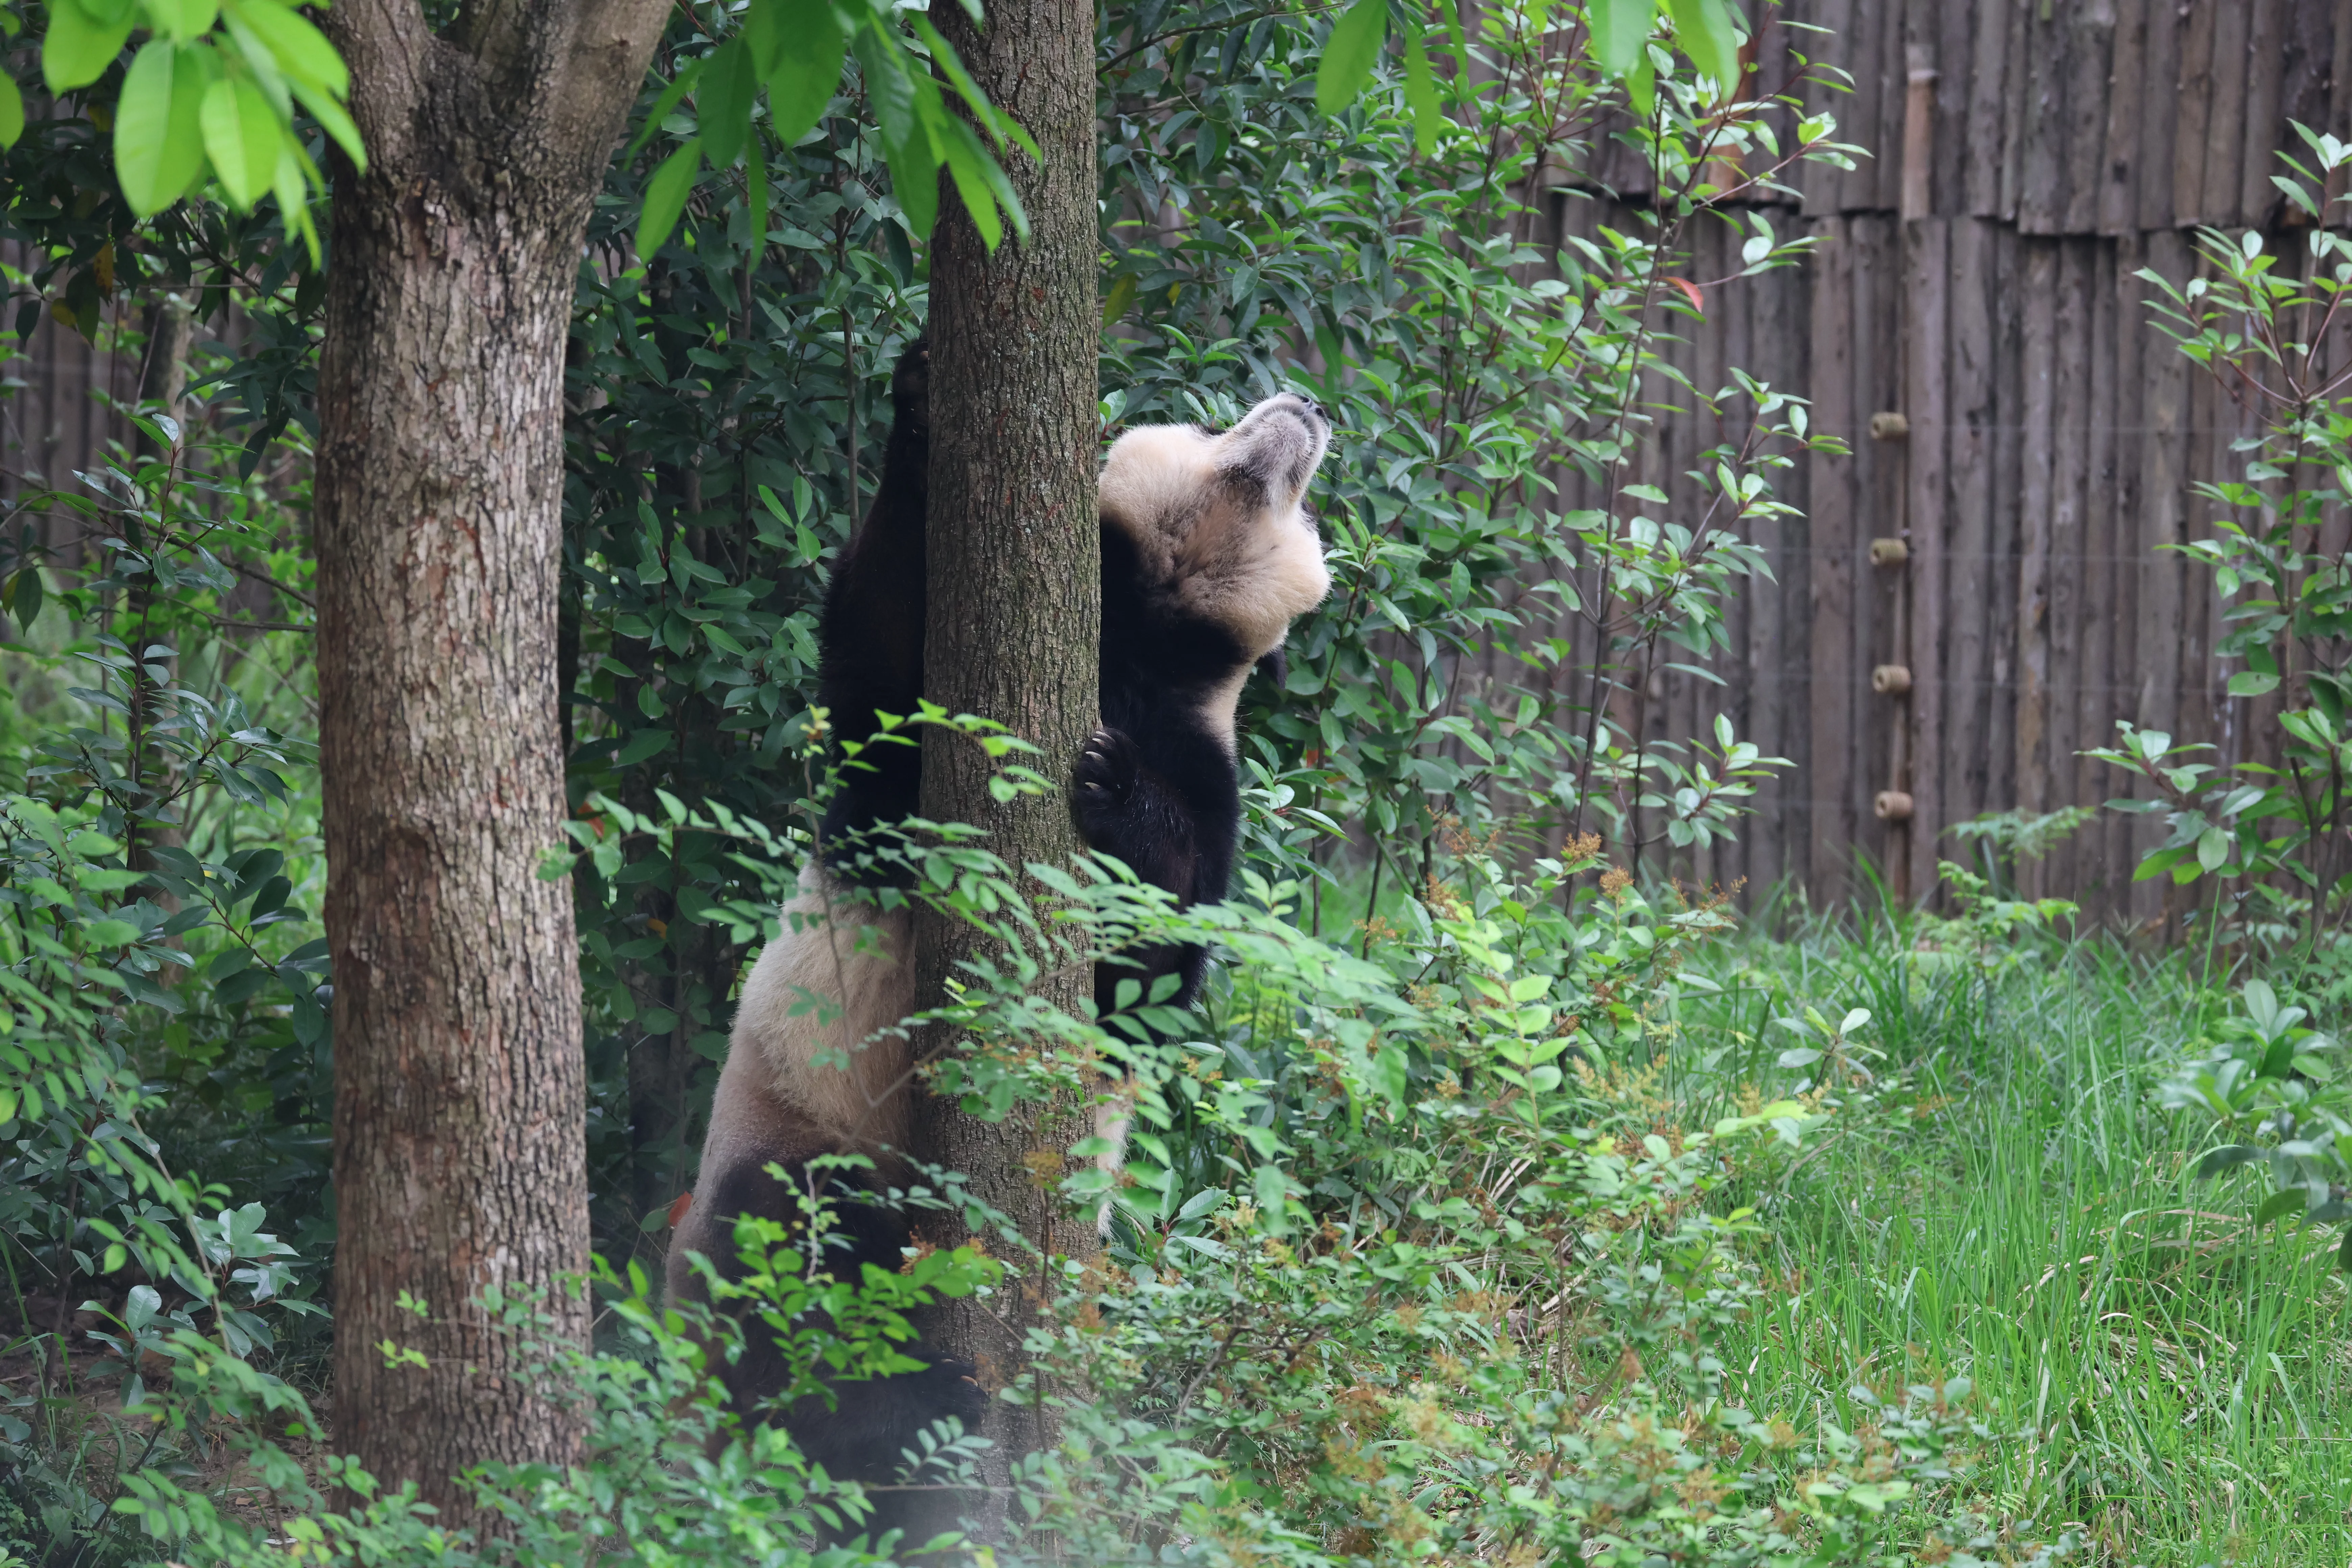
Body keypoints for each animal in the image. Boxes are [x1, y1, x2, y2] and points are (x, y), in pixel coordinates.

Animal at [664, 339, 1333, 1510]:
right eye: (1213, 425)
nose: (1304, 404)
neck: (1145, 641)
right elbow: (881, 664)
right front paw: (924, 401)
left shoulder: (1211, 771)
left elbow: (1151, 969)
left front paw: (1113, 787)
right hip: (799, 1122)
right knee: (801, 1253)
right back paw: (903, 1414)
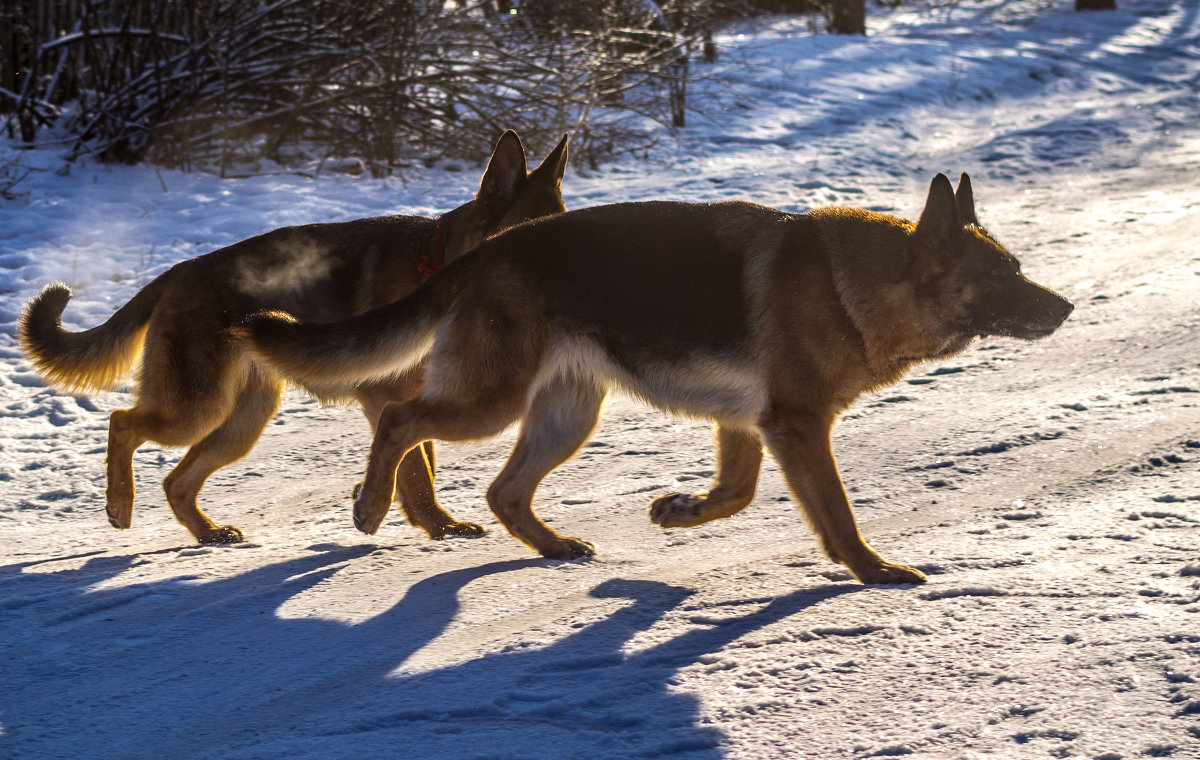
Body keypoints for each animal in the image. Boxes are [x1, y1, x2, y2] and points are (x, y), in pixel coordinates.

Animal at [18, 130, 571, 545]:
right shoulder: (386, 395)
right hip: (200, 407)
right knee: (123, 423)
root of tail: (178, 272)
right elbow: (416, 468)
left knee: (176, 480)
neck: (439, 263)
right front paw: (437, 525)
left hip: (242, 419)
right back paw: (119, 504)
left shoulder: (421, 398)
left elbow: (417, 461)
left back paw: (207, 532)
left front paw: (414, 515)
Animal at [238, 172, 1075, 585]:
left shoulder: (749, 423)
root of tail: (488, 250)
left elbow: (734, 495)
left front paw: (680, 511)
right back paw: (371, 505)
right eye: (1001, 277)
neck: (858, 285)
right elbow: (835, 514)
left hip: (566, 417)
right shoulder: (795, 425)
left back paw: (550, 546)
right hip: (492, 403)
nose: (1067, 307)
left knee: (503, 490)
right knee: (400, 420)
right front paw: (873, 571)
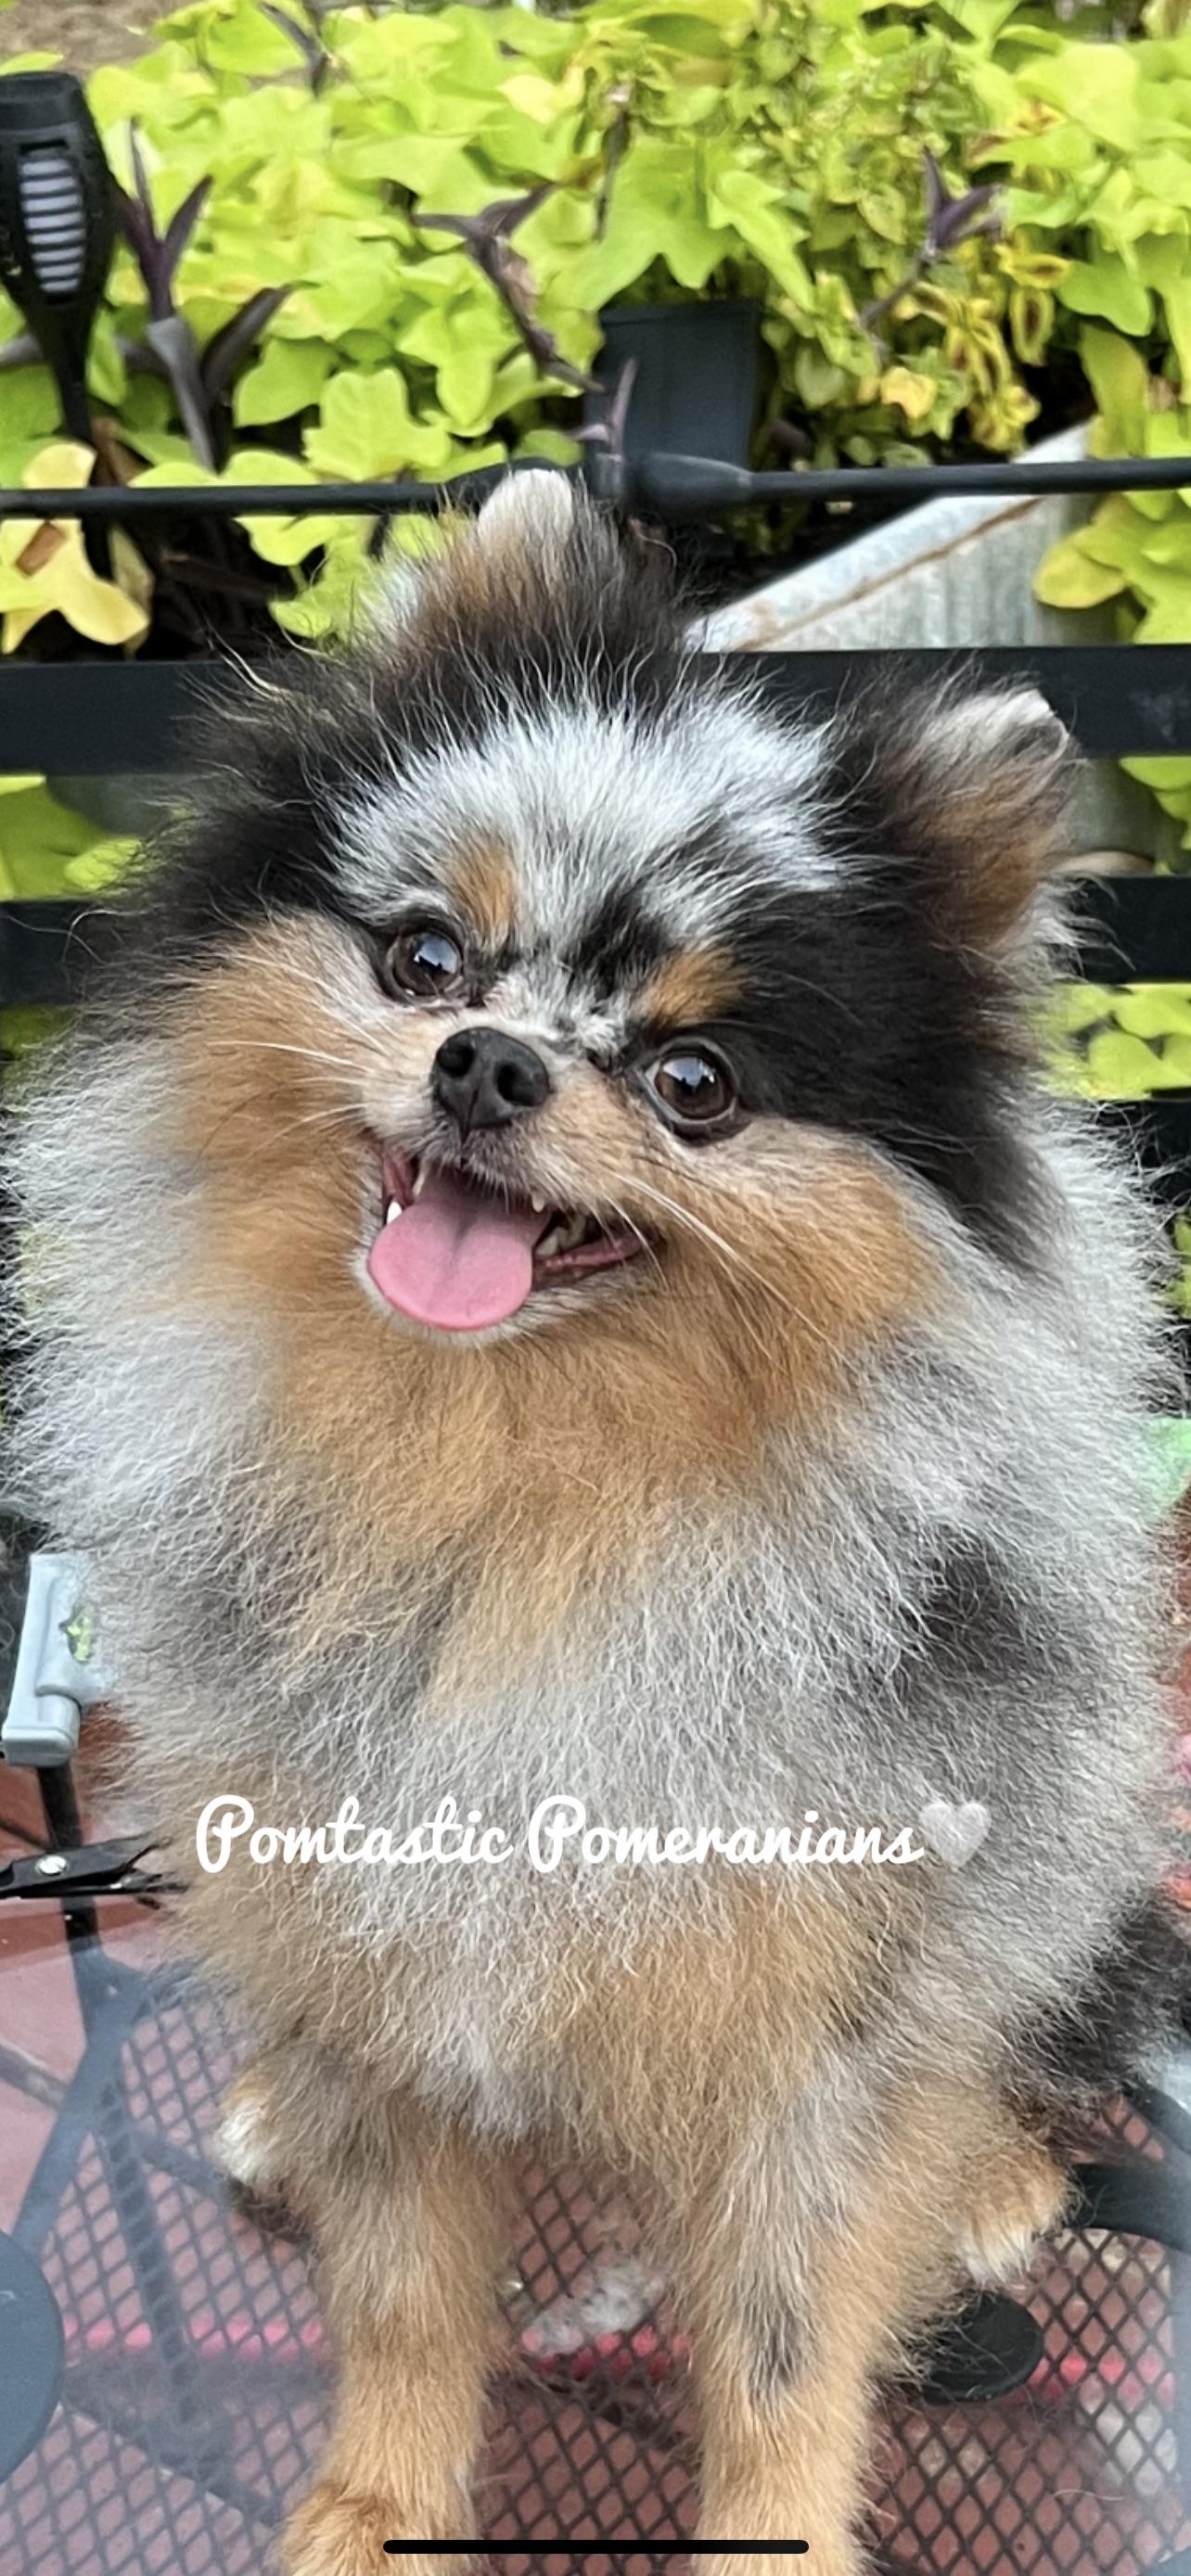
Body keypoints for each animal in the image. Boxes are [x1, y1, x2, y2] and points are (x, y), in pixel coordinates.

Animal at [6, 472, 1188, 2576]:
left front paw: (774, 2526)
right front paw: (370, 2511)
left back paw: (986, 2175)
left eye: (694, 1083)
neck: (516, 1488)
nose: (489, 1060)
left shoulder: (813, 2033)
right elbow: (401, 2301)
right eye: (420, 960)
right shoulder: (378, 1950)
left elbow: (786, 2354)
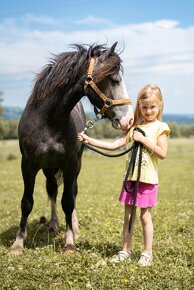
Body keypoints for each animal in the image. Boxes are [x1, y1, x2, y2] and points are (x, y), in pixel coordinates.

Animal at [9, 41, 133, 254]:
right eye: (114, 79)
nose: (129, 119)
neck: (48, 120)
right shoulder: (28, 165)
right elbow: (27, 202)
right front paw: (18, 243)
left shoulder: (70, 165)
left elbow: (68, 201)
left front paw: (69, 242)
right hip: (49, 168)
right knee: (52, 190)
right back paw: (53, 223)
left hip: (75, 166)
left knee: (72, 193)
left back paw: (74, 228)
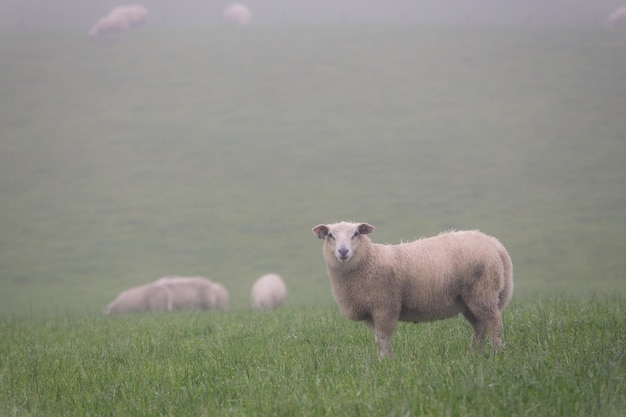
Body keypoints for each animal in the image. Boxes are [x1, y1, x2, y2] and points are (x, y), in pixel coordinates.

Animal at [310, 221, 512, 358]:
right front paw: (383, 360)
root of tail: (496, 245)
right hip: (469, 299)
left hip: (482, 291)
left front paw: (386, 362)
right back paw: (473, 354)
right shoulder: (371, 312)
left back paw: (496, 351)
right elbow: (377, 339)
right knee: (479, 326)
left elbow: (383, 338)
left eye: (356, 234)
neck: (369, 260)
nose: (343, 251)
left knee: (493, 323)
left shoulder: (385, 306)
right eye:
##############################
* **ACTION ITEM**: The answer must be all the lines above that hold the word "tail".

* **THE COMPLETED TASK**:
root of tail: (178, 272)
root of tail: (488, 250)
root of tail: (496, 245)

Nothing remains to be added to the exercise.